Work required >>
Only one stretch of the material below is wanted: everything from the line containing "As portrayed in" down to the line containing "The imaging model", both ends included. Repeat it exactly and skip the pictures.

= = = =

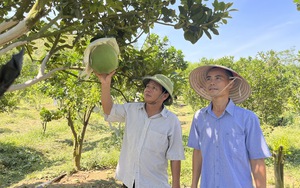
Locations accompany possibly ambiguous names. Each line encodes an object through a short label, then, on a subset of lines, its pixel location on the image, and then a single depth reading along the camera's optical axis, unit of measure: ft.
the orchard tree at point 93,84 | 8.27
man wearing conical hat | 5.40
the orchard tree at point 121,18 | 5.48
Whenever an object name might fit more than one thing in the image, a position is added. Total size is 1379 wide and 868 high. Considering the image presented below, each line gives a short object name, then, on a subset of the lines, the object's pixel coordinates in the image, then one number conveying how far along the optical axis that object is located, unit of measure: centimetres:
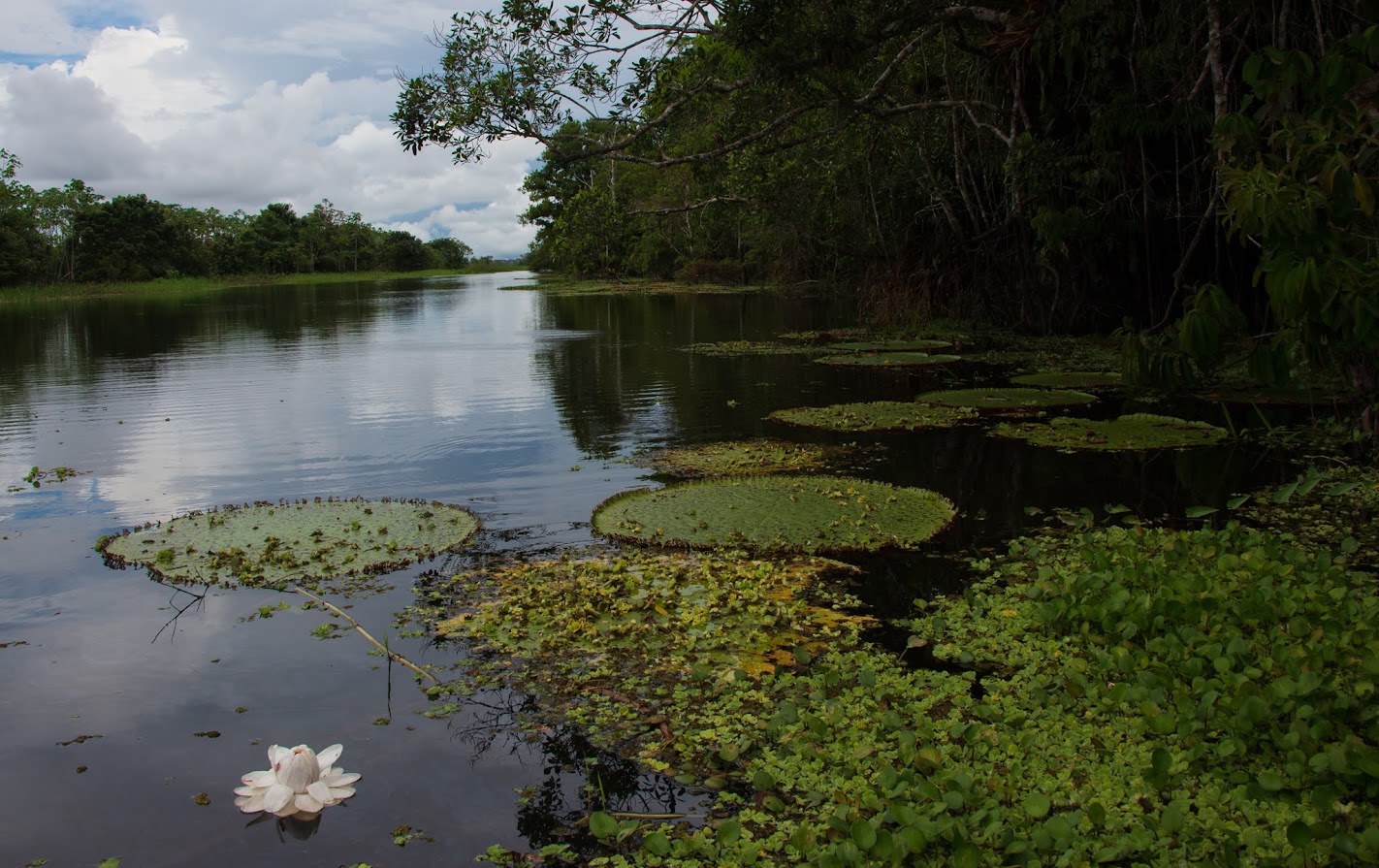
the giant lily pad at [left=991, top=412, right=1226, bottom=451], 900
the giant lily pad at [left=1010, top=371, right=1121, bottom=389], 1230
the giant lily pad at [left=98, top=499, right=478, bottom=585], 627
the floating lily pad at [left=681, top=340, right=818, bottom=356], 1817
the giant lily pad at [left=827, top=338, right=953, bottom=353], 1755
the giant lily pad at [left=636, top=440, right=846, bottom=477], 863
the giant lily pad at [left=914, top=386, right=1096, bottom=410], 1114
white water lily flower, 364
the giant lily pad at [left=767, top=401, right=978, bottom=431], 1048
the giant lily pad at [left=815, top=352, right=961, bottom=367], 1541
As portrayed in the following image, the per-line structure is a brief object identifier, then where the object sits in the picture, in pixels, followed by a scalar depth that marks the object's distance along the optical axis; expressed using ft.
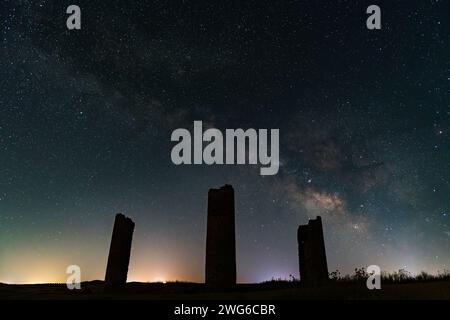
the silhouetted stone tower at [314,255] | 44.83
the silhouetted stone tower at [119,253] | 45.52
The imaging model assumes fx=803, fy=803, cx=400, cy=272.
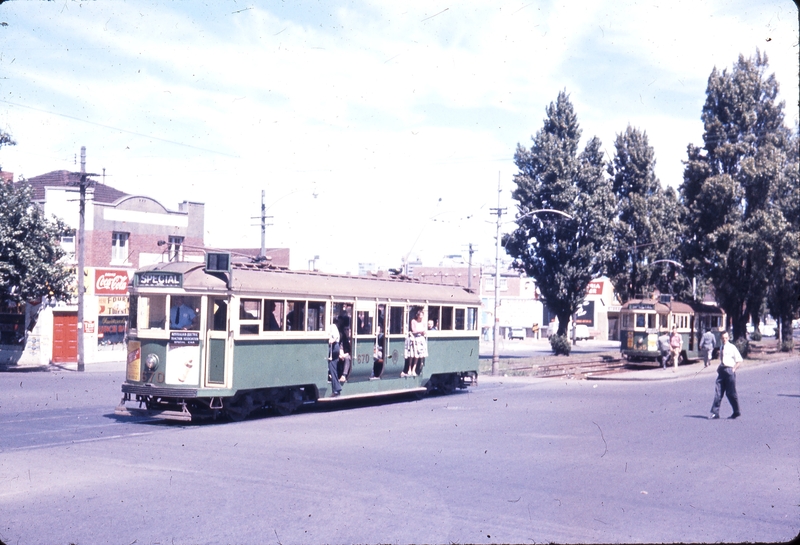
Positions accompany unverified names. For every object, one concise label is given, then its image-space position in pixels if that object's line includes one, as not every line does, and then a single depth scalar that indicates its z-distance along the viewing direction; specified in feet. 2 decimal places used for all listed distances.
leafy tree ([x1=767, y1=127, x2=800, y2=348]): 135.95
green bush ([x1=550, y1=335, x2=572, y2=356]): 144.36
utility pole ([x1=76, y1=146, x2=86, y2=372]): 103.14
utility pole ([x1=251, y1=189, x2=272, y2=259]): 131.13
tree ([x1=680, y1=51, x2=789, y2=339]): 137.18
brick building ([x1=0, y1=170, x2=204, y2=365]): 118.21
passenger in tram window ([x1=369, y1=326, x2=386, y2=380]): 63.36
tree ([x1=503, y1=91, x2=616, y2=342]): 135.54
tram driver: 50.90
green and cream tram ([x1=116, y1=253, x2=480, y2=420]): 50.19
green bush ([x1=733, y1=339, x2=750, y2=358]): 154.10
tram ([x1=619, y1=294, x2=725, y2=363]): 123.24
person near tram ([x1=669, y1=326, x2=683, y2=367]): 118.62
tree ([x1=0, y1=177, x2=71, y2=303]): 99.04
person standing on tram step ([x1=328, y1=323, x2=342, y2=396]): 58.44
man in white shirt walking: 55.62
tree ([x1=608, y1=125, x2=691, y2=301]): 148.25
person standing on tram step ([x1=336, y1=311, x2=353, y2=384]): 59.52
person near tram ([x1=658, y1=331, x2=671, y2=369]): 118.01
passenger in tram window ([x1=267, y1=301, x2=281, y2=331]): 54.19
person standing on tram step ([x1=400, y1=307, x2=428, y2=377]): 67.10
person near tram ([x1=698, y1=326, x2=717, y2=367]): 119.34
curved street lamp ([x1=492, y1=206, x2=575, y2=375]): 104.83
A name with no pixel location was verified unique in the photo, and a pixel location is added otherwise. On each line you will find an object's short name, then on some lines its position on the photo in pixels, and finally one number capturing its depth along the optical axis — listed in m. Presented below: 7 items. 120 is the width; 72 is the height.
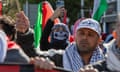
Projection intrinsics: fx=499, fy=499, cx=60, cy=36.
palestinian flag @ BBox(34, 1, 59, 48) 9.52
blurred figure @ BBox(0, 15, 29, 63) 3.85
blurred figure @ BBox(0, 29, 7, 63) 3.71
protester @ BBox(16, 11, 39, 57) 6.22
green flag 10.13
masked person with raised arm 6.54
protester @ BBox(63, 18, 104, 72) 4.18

= = = =

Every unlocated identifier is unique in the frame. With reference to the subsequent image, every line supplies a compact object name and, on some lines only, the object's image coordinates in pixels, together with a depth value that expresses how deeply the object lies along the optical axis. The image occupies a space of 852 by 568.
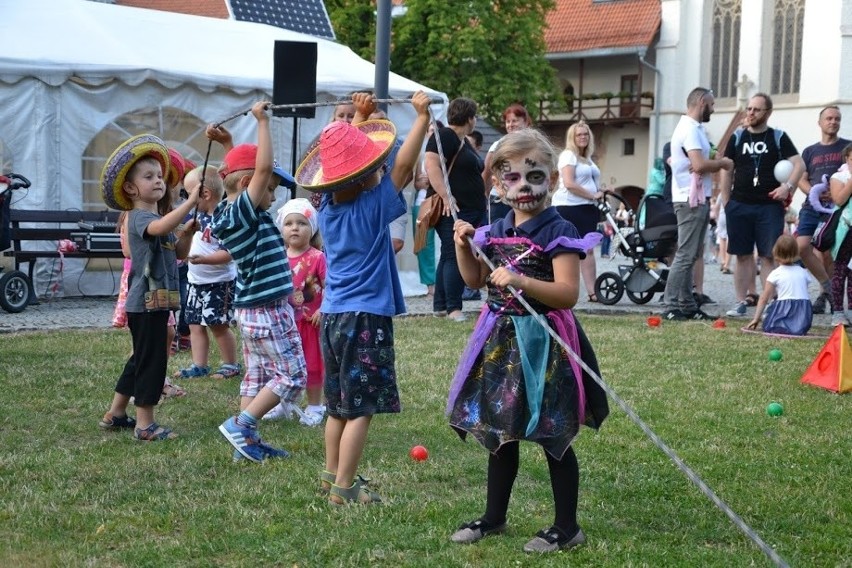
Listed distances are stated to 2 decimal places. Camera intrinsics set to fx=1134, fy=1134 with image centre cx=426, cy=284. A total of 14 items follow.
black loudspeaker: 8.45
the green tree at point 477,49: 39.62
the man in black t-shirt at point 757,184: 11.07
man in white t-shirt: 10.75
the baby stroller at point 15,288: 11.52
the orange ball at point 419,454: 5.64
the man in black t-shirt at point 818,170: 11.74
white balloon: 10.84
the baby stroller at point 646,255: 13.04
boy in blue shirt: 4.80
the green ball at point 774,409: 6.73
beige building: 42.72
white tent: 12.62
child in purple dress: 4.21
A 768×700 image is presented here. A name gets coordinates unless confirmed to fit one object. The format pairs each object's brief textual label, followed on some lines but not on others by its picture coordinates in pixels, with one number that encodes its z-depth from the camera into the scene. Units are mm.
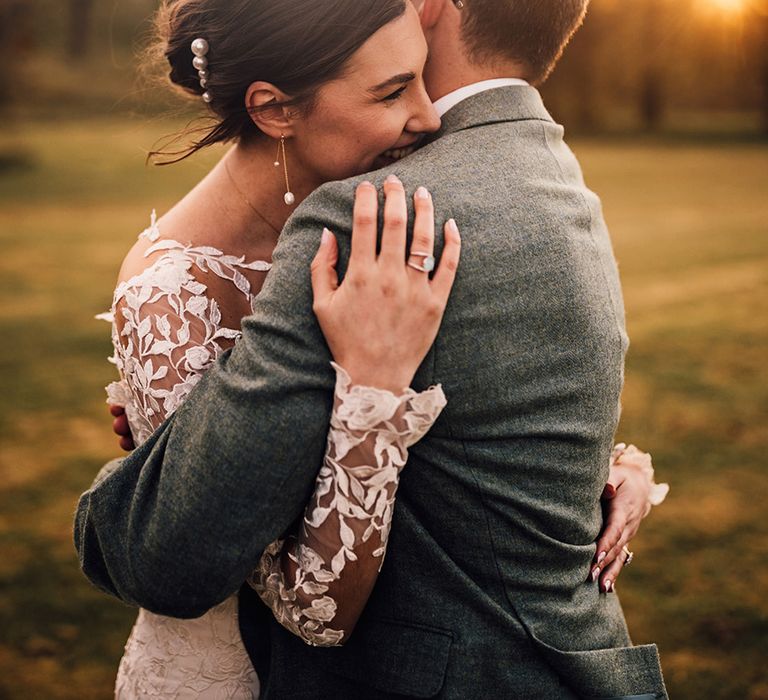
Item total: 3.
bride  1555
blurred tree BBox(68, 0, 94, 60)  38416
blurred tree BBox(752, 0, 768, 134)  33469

= = = =

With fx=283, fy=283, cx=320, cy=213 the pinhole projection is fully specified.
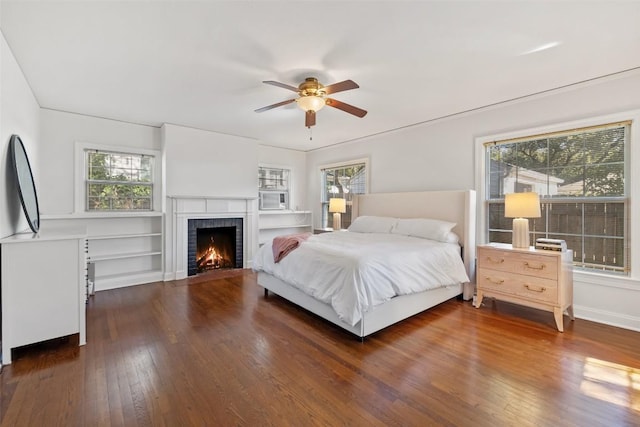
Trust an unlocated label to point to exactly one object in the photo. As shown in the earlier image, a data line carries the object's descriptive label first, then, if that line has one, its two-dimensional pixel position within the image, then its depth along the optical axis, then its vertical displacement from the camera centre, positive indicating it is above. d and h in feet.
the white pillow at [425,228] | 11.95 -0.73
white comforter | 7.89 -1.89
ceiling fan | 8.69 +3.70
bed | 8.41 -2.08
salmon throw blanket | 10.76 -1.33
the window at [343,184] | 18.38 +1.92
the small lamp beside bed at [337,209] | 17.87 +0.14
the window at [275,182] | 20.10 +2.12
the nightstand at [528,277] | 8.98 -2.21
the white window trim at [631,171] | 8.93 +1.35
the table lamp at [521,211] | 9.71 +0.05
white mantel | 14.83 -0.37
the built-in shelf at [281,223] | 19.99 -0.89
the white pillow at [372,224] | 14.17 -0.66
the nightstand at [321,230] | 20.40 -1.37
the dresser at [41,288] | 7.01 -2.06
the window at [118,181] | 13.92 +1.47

= = = =

Exercise answer >>
As portrayed in the following image, the per-line structure is a brief object identifier, then where the object sits in the picture, in pixels, followed by a scalar depth that marks the object's distance along the optical axis; expressed using ft.
the silhouetted stone tower at [314,255] | 44.83
the silhouetted stone tower at [119,253] | 45.52
The imaging model assumes fx=803, fy=803, cx=400, cy=272.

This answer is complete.